With shrinkage stoping in narrow ore bodies, the development is usually simple and only a small amount of preparatory work is required preliminary to beginning stoping operations. Where the stopes can be supported on stulls over the drift, stope development consists of taking down drift backs and installing stull timbers and chutes; raises to the level above may be required for ventilation, but these generally can be started from the stope after it has been mined up several slices and connected through while the stope is being worked. Where the stopes are supported on drift pillars, chute raises must be driven at frequent intervals (10 to 20 feet, usually) and connected over the tops to form the stope sill. In this instance it may be desirable to funnel the tops of the chute raises before regular stoping is begun. In some mines bulldozing chambers are cut and grizzlies installed over the chute raises and raises are run up from the chamber and connected over a pillar left above the chamber, which further increases the time and work required to prepare the stope for production. On the whole, however, shrinkage stoping as usually practiced permits the starting of stopes soon after the drifts have entered the ore. As only about 35 to 40 percent of the ore broken is available until completion of a stope, more stopes are required to produce a given tonnage at the beginning of operations than otherwise would be needed. Once the mine has reached its production stride, the deficiency in productive capacity of operating stopes can be made up by drawing from completed stopes.
With cut-and-fill stoping, preparatory work is similar to that for shrinkage stoping, except that raises must be put through to the level above before stoping can progress far, if filling material has to be supplied from sources outside the stope.
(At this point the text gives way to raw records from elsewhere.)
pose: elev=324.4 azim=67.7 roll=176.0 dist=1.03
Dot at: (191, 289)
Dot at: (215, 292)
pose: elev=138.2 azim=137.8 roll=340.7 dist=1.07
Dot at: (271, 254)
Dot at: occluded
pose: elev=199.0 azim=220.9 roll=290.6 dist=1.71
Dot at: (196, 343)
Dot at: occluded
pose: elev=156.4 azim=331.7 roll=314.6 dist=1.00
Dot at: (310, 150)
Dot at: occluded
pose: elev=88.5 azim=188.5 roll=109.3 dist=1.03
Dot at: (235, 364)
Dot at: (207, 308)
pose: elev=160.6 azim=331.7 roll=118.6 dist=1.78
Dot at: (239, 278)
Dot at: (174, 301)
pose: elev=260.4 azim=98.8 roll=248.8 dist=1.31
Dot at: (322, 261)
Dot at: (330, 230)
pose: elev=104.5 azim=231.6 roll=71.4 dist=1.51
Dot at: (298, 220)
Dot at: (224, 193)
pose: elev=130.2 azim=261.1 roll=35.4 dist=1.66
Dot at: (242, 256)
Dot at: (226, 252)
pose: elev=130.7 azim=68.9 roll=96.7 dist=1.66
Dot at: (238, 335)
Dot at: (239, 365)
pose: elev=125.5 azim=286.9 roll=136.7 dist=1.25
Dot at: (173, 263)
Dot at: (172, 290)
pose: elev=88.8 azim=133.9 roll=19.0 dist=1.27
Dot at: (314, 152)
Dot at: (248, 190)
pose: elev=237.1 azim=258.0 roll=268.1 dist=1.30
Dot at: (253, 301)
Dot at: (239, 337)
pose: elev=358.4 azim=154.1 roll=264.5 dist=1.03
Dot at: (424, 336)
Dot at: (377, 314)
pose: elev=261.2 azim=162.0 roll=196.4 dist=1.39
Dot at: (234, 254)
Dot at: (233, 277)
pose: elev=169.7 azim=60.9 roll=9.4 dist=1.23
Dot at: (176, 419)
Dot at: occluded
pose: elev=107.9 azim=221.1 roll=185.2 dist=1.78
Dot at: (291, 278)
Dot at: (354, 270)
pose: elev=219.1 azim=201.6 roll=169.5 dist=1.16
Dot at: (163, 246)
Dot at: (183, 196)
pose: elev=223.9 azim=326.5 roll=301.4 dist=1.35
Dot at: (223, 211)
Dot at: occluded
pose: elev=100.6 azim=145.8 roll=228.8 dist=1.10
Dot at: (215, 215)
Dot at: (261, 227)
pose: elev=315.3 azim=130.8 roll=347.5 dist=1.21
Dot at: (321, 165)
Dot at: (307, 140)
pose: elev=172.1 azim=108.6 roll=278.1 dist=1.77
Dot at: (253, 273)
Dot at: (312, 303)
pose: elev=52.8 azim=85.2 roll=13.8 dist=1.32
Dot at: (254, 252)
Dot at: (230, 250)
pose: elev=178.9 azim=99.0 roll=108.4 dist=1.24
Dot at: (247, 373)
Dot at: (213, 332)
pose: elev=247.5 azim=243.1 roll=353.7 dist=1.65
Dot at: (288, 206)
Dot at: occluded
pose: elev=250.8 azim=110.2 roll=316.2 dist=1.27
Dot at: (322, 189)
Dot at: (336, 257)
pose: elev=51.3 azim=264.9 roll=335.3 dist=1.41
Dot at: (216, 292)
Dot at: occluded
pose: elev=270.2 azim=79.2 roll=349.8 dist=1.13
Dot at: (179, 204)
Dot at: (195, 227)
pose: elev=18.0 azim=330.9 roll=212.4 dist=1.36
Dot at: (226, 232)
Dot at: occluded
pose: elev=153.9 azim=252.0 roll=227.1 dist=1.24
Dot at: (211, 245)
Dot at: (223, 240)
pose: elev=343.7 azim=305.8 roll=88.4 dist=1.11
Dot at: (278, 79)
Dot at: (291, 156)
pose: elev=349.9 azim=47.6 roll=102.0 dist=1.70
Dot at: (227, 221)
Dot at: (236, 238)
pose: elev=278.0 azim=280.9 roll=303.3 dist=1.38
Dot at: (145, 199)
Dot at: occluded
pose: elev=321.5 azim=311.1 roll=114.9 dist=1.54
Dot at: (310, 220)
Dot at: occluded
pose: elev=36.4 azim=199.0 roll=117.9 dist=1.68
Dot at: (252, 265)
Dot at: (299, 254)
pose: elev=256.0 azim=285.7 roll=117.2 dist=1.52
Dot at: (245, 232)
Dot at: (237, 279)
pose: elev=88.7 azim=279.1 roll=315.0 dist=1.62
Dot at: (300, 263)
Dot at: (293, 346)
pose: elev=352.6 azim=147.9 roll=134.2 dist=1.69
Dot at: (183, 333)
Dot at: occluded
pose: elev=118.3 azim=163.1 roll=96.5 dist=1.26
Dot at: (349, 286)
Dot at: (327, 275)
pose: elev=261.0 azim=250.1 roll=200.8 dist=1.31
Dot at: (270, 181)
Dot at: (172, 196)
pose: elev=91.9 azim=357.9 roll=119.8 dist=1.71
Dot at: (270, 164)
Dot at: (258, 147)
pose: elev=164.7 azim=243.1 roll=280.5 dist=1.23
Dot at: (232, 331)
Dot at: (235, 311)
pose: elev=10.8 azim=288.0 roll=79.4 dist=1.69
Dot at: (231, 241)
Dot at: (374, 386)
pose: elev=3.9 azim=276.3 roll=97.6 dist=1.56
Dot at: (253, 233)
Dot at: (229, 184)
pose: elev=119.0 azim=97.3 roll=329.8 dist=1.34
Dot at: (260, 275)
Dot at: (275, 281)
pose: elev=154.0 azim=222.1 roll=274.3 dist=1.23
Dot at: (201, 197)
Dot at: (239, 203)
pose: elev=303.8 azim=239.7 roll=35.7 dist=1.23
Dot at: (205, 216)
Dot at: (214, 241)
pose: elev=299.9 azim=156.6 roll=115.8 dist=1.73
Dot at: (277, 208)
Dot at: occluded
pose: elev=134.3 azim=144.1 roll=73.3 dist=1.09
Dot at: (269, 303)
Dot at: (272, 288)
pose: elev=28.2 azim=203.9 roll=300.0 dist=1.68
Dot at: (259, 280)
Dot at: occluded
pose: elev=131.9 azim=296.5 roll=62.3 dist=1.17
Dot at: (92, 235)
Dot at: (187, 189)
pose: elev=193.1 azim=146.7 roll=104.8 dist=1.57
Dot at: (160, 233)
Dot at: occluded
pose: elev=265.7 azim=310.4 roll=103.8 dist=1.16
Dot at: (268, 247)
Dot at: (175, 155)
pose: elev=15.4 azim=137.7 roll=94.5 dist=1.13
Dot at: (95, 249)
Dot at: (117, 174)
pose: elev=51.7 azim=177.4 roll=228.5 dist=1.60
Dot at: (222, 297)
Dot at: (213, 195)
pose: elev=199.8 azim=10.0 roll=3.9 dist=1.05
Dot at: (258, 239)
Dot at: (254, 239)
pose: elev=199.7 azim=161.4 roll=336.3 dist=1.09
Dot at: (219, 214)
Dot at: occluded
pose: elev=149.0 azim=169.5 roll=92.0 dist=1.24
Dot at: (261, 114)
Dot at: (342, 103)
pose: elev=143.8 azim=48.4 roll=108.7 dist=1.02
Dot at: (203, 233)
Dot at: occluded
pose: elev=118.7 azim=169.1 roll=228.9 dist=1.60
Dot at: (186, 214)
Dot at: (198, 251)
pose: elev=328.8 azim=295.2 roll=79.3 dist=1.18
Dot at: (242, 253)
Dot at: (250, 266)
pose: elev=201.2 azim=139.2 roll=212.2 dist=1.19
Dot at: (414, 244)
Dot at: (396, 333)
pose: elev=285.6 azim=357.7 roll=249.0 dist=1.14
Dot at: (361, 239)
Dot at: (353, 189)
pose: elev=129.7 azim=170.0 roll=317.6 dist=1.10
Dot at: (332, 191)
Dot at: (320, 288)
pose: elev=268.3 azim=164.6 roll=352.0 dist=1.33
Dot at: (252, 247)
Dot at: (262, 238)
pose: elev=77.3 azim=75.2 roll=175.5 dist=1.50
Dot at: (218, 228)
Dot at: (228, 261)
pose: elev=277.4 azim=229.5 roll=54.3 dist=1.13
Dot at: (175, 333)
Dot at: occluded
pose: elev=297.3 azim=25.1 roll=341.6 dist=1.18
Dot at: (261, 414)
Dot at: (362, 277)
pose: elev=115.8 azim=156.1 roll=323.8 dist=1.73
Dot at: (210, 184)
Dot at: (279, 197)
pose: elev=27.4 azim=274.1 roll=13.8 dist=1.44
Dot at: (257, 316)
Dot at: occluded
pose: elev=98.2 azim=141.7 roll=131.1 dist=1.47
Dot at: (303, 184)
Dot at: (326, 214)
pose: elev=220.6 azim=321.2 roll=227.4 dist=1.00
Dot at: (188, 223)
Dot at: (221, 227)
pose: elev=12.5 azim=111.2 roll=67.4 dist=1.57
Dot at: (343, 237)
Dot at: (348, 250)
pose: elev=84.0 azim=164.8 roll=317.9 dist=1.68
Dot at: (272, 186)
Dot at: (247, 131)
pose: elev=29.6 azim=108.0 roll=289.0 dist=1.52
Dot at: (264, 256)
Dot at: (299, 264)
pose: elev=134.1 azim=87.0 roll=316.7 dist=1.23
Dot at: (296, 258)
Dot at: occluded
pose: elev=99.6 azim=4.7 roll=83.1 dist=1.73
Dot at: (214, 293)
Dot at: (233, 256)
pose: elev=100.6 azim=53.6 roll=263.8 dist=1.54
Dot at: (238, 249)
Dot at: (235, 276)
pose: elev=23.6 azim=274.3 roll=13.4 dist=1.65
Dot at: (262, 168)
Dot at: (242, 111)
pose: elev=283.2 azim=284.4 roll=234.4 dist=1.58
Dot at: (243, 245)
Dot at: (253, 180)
Partly offsetting this, however, is the smaller number of chutes and chute raises required; and they may be 25, 50, or even 100 feet apart, depending largely on the method of handling the ore in the stopes, whereas chutes for shrinkage stopes must be closely spaced and seldom are more than 20 feet apart. In flat veins it may be necessary to drive drifts in the hanging wall for introduction of fill in addition to the regular ore- extraction drifts in or along the footwall.
Development in preparing for square-set stoping is simple, but usually at least one through raise to the level above is required for each stope section to provide for introduction of fill, improve ventilation, and afford a means for lowering timbers into the stope. As soon as a raise connection is completed, however, stoping may be begun.
Block caving requires a large amount of preparatory work, and before actual extraction of caved ore begins, considerable capital must be expended for this purpose. Thus, the estimated cost of preparatory work for a block containing 120,000 tons of ore at the Morenci Branch, Phelps Dodge Corporation, was $36,420. Similar costs for preparing a block of ore containing 560,000 tons at Ray were given as $81,939. Comprising the preparatory work were 325 feet of supply drifts, 1,456 feet of grizzly drifts, 700 feet of haulage drifts, 1,848 feet of haulage raises, the installation of 56 grizzlies, 560 feet of excavation for pony sets and chutes, and the removal of 27,476 tons of ore from shrinkage and undercutting stopes. It is obvious that considerable time is required to complete this amount of work and that the beginning of ore production is retarded accordingly.